Cross-dataset summary (with NCI1 from H008-c)
| Dataset | Hodge (high-pass) | gin-residual (low-pass) | MLP | Hodge vs gin-residual p_BH | Direction |
|---|---|---|---|---|---|
| MUTAG (188) | 0.750 [0.724, 0.789] | 0.789 [0.763, 0.816] | 0.789 [0.763, 0.816] | 7.44 x 10^-3 | low-pass wins |
| PROTEINS (1113) | 0.686 [0.670, 0.717] | 0.675 [0.657, 0.709] | 0.675 [0.596, 0.706] | 0.292 | no difference |
| NCI1 (4110) | 0.609 [0.581, 0.625] | 0.629 [0.607, 0.641] | 0.523 [0.513, 0.566] | 1.01 x 10^-2 | low-pass wins |
Sub-hypotheses resolved
- H42 (gin-residual > Hodge on MUTAG): CONFIRMED directionally (gin-residual 0.789 > Hodge 0.750, p_BH = 7.44 x 10^-3). However, the prediction that this would be MUTAG-specific due to homophily is not supported — the same direction holds on NCI1.
- H43 (gin-residual vs Hodge on PROTEINS): Neither arm is distinguishable from the other or from MLP (all p_BH > 0.29). PROTEINS does not discriminate between operators at this configuration.

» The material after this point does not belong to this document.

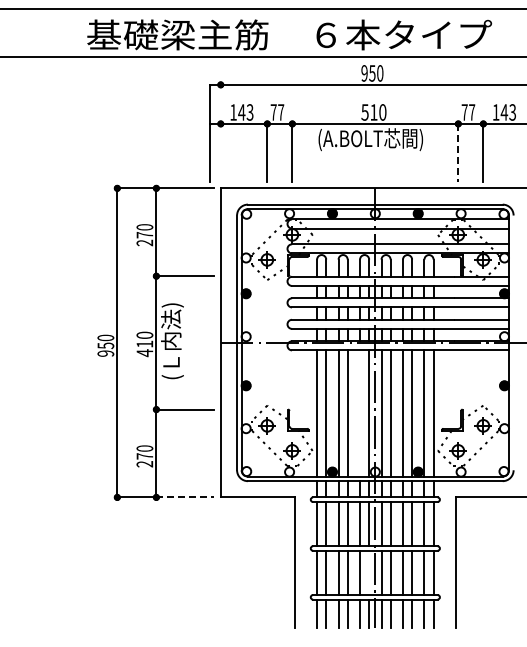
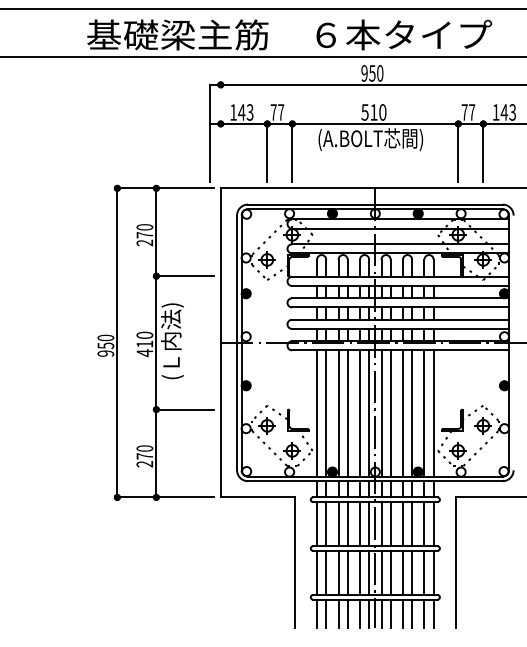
line at (458, 152): dashed -> solid
line at (360, 413): none -> present
line at (185, 497): dashed -> solid
line at (369, 572): none -> present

- H44 (dataset-dependent gap): PARTIALLY CONFIRMED. The gap magnitude varies (significant on MUTAG and NCI1, null on PROTEINS), but the direction never reverses. The low-pass operator is consistently equal or better than the high-pass operator across all three datasets.
- H45 (both arms beat MLP on MUTAG): REFUTED. Hodge (0.750) strictly underperforms MLP (0.789) at p_BH = 8.61 x 10^-3. gin-residual matches MLP (p_BH = 0.438). The external residual does not rescue the Hodge arm on MUTAG — high-pass filtering actively harms classification on this dataset.

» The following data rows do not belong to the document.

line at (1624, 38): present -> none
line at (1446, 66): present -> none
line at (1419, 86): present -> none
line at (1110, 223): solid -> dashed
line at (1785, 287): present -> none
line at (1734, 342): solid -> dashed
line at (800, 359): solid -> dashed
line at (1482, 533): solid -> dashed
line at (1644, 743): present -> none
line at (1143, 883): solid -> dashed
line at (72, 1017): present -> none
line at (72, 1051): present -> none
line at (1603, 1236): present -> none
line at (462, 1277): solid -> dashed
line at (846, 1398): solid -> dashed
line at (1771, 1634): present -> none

- H46 (both arms beat MLP on PROTEINS): REFUTED. Neither arm significantly outperforms MLP (Hodge vs MLP: p_BH = 0.29; gin-residual vs MLP: p_BH = 0.78).
Interpretation
The high-pass (Hodge Laplacian) vs low-pass (normalised adjacency) operator distinction does not produce a dataset-dependent advantage that favours the Hodge Laplacian on any tested dataset. The low-pass operator is consistently equal or superior:
- MUTAG: low-pass matches MLP; high-pass loses by 4 pp. The Laplacian’s high-pass filtering attenuates the smooth class signal that MLP captures directly from atom-type features.
- PROTEINS: neither operator adds measurable value over MLP. The dataset does not discriminate between architectures at this capacity (consistent with H002).

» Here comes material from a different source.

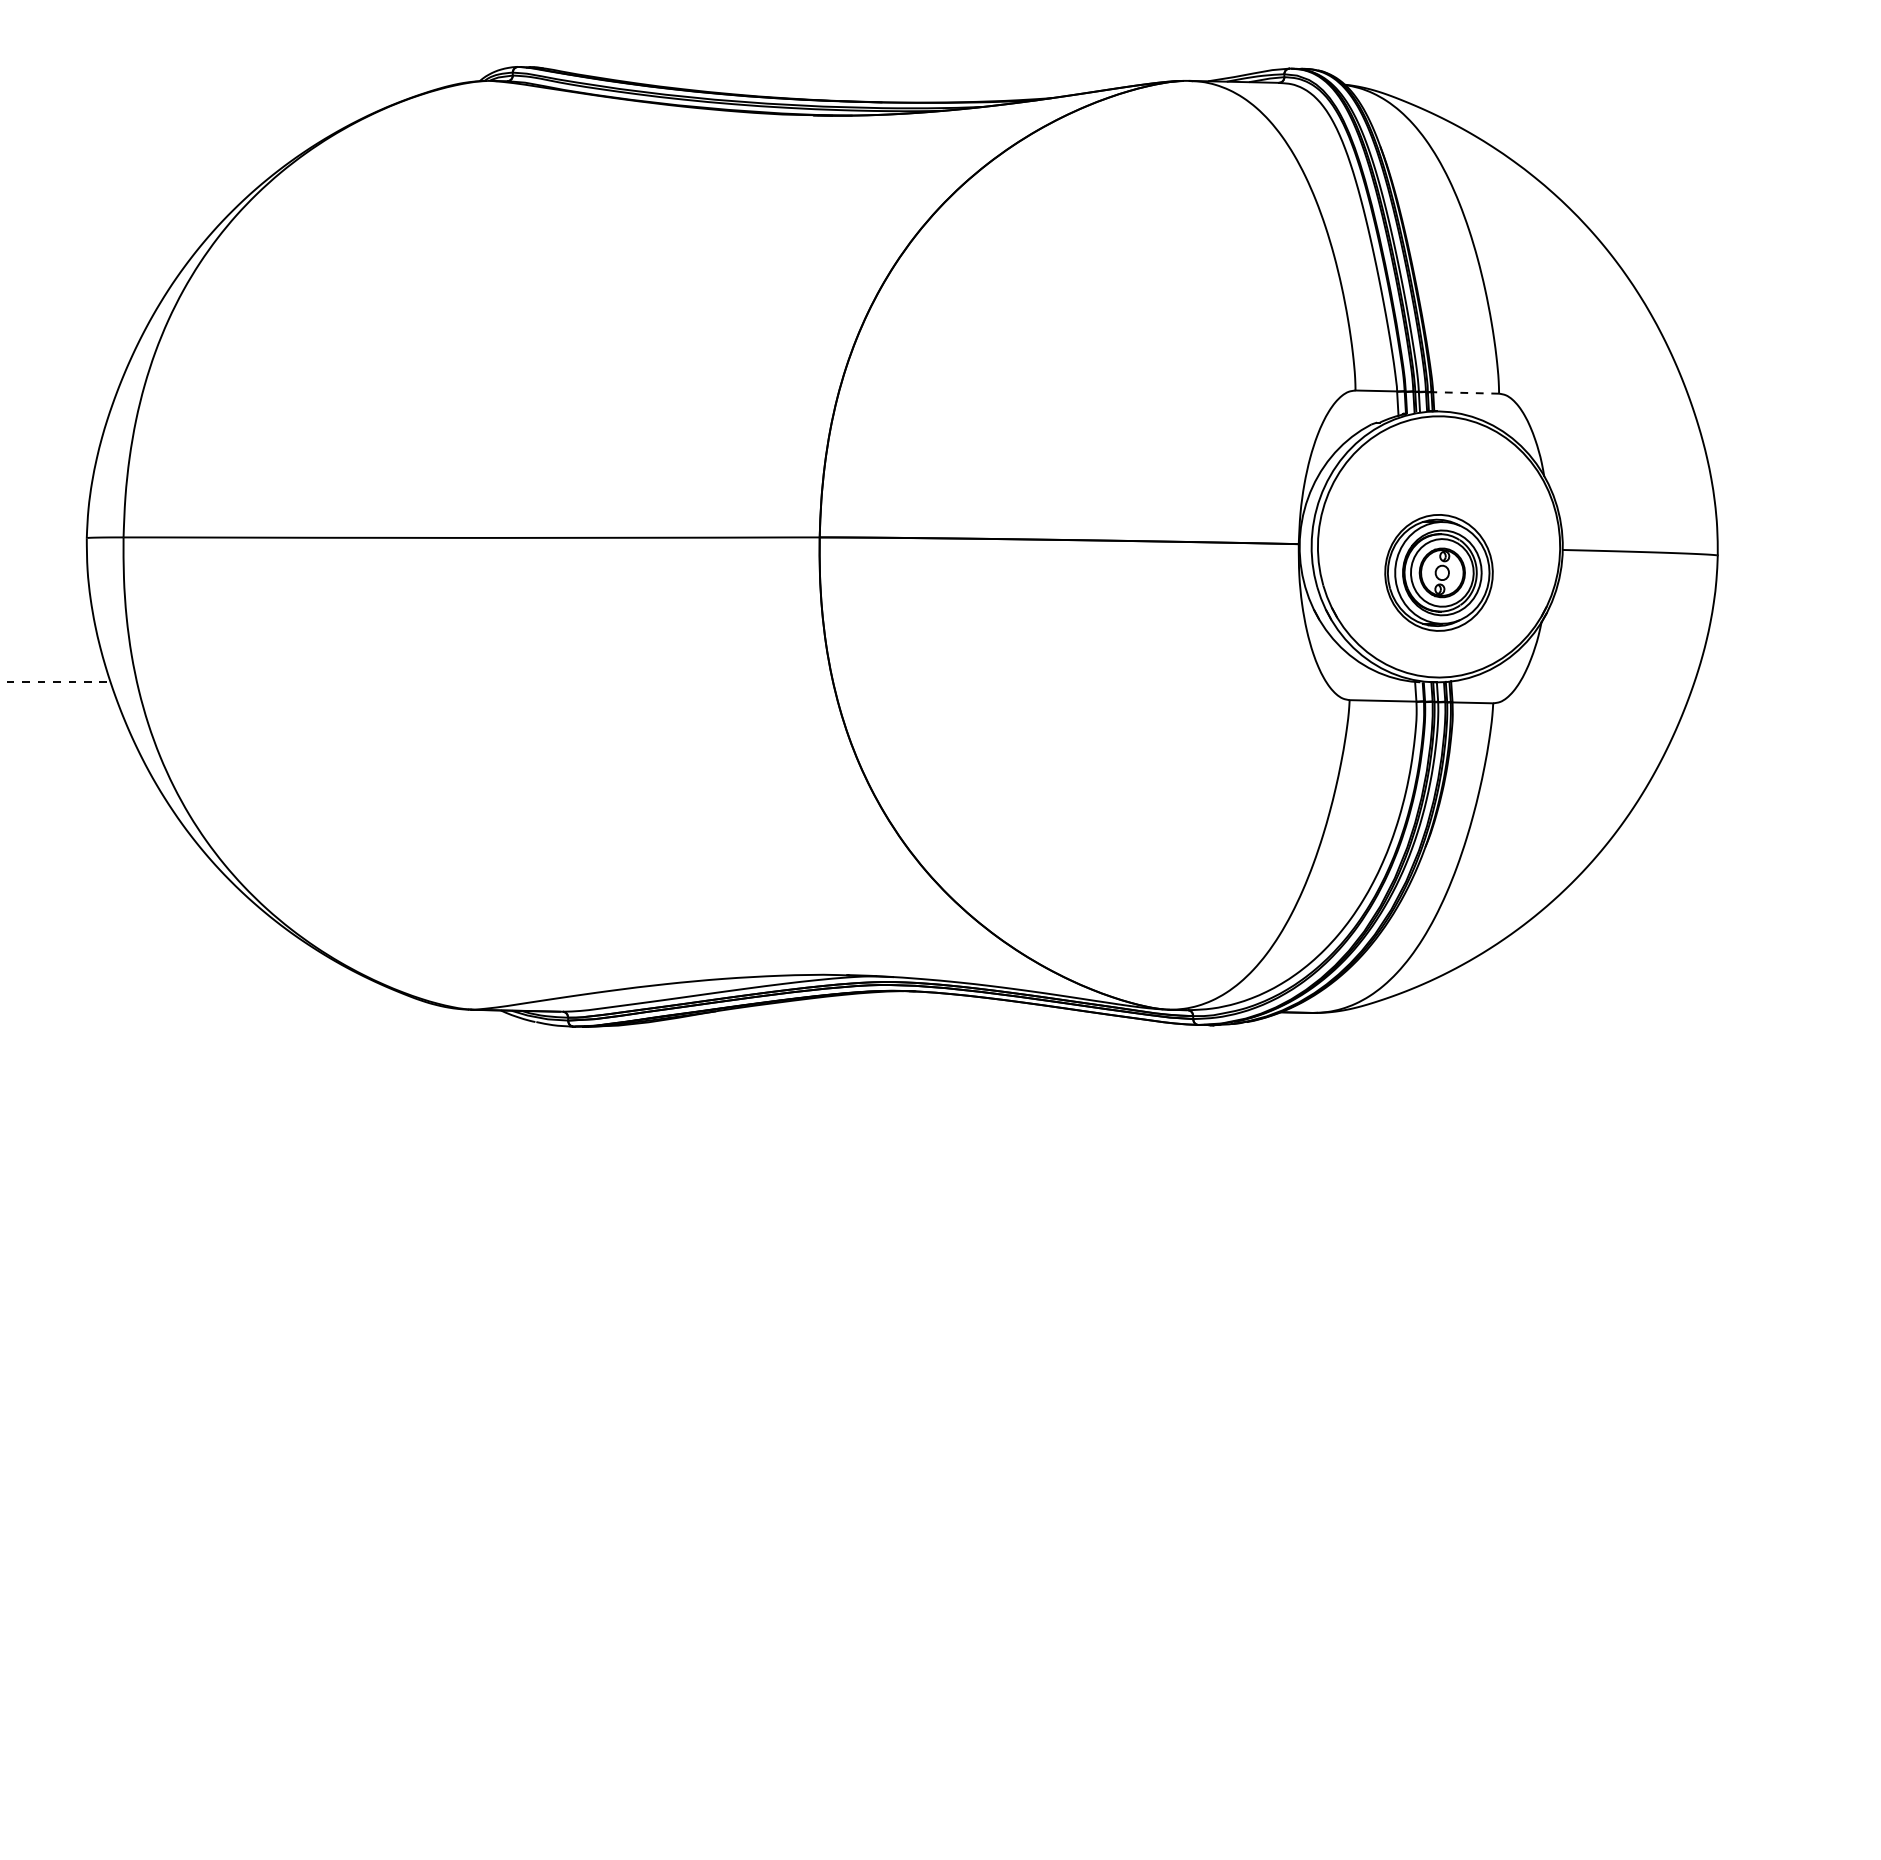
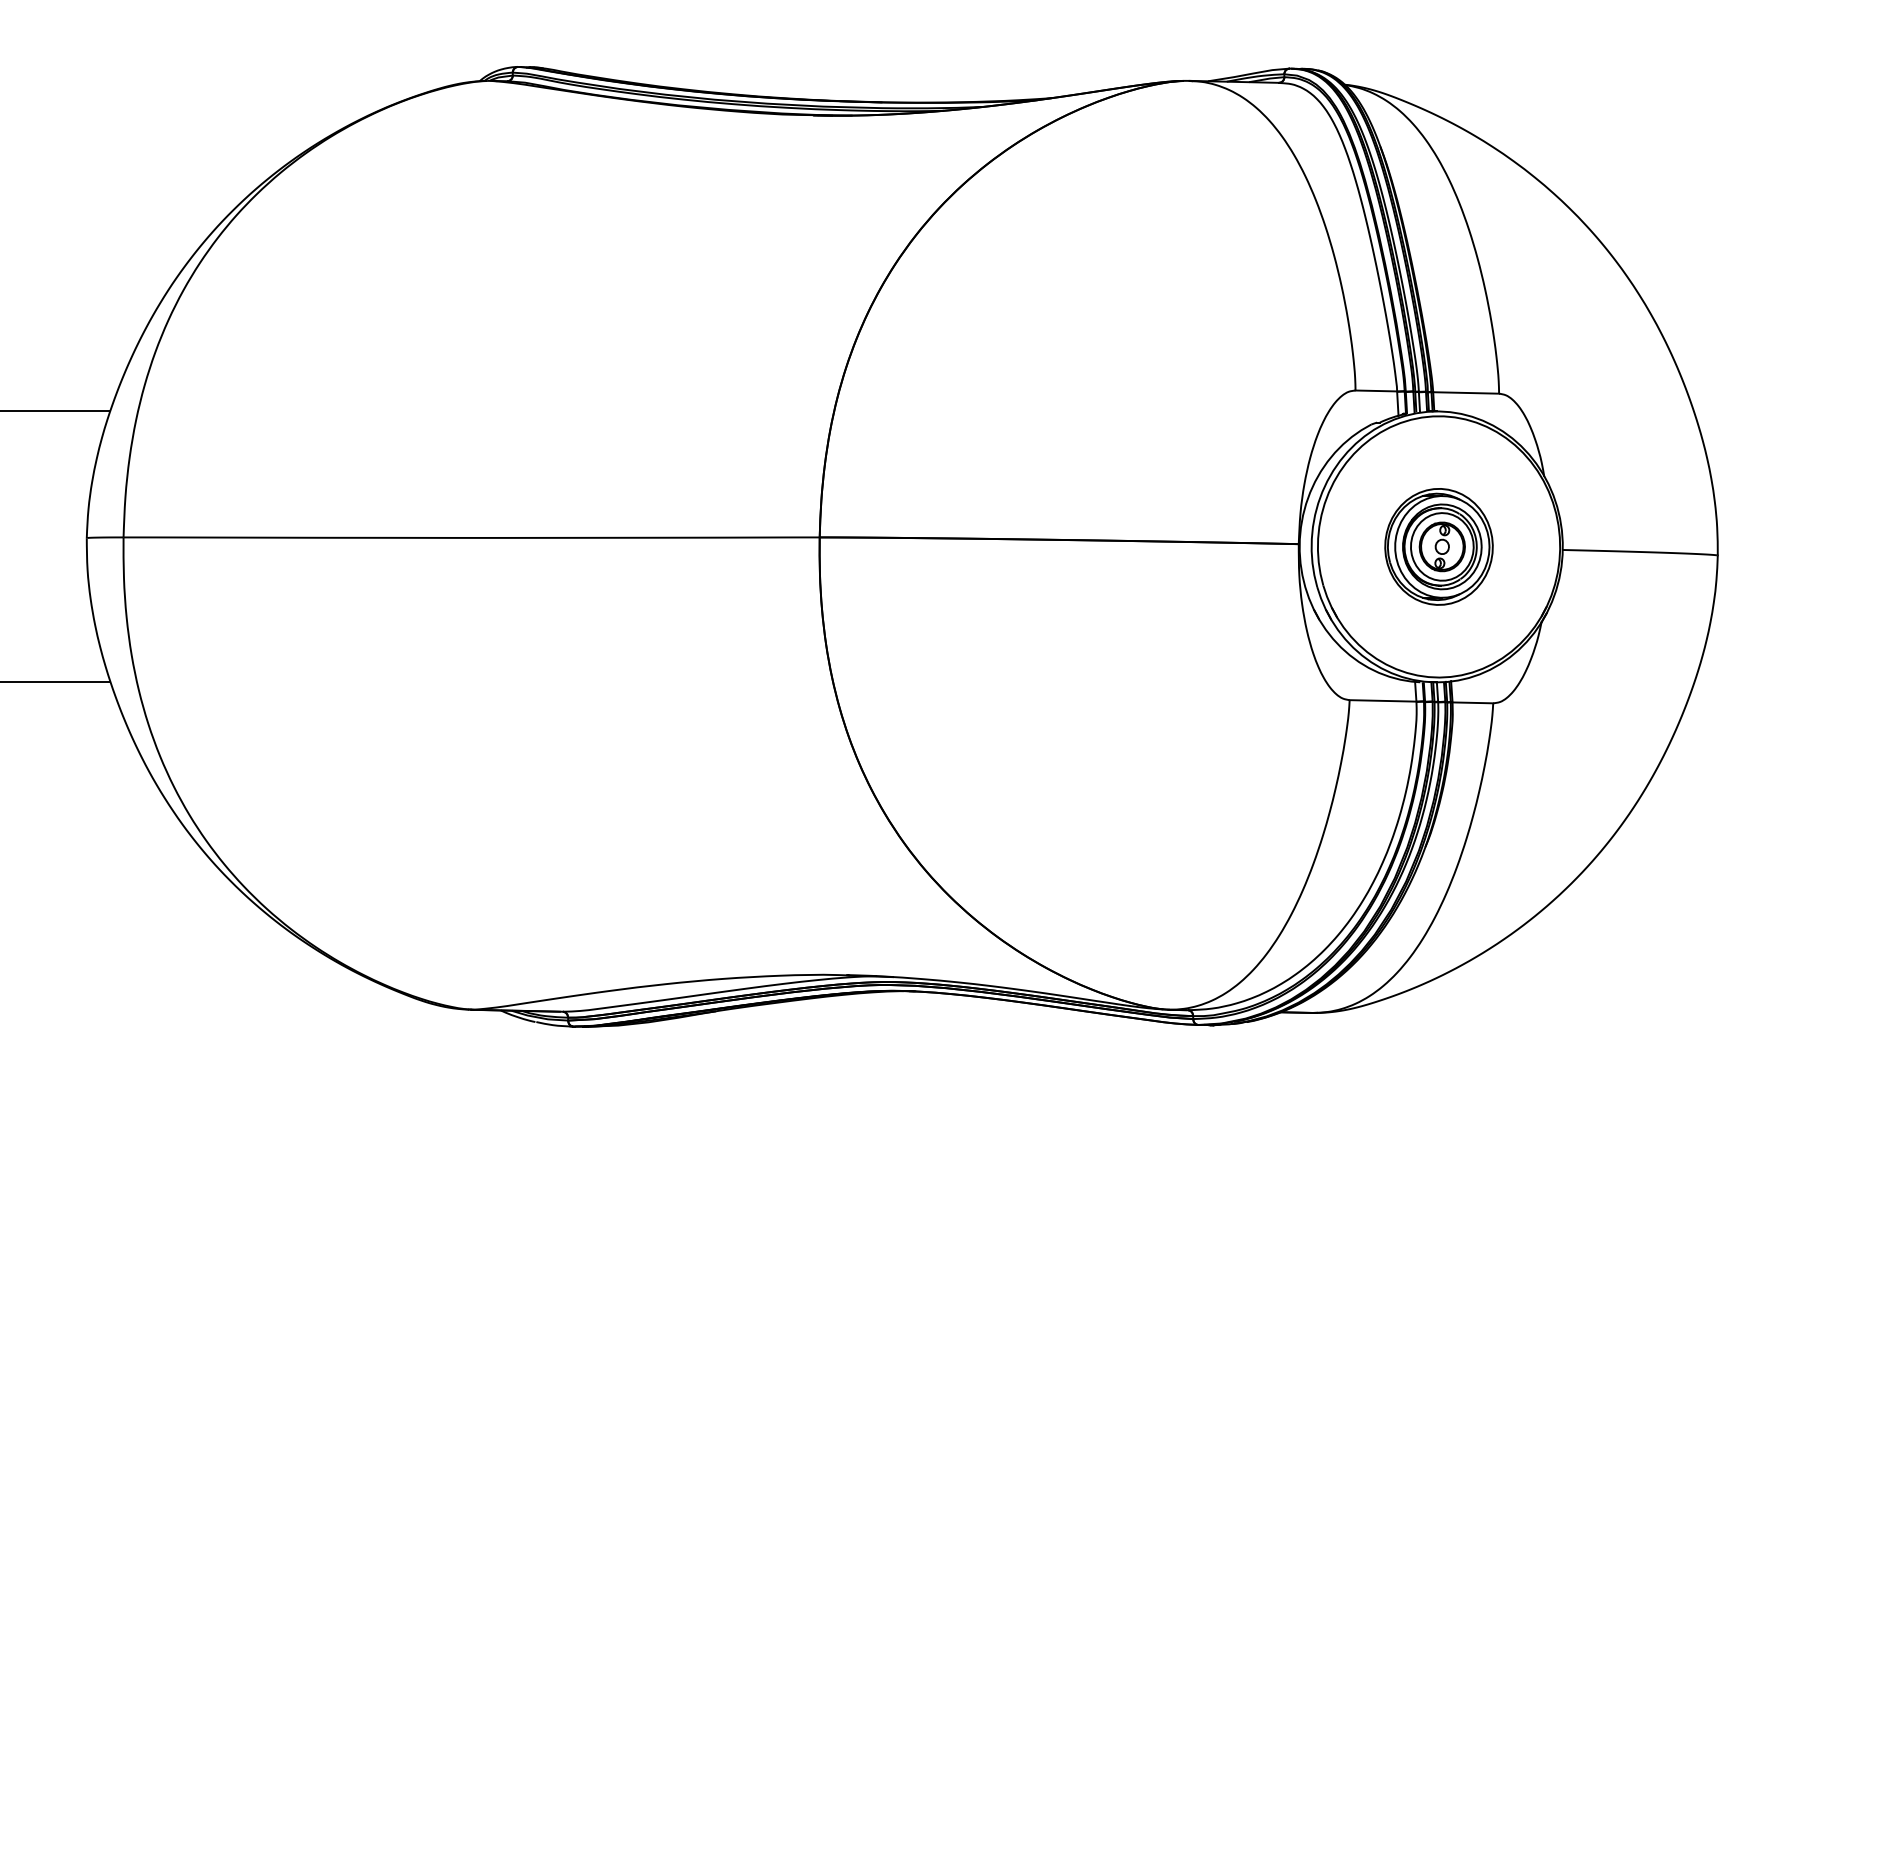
line at (1466, 392): dashed -> solid
line at (55, 411): none -> present
part at (1438, 572) position: (1438, 572) -> (1438, 546)
line at (55, 682): dashed -> solid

- NCI1: both operators beat MLP with external residual; low-pass slightly ahead (+2 pp over Hodge, p_BH = 0.010).
What the full investigation establishes (H001-H010)
The complete preregistered investigation, comprising 13 hypotheses and 46 falsifiable sub-predictions across three datasets, converges on the following:
- Topology-aware message passing with external residual outperforms MLP on NCI1 (+8-10 pp, robust across operators). This is the one positive claim that survives the full ablation series.
- The operative architectural factor is the external residual connection, not the propagation operator. Without external residual, all message-passing architectures (GIN, GAT, normalised GIN) collapse to class prior on NCI1.
- The Hodge Laplacian does not confer a unique advantage on any tested dataset. The normalised adjacency operator (low-pass) matches or outperforms the Hodge Laplacian (high-pass) on all three datasets when both use external residual.
- The high-pass Hodge Laplacian is actively harmful on MUTAG, where it attenuates the class signal that the MLP captures from features alone.
- The NCI1 advantage does not transfer to MUTAG or PROTEINS at this capacity and epoch budget.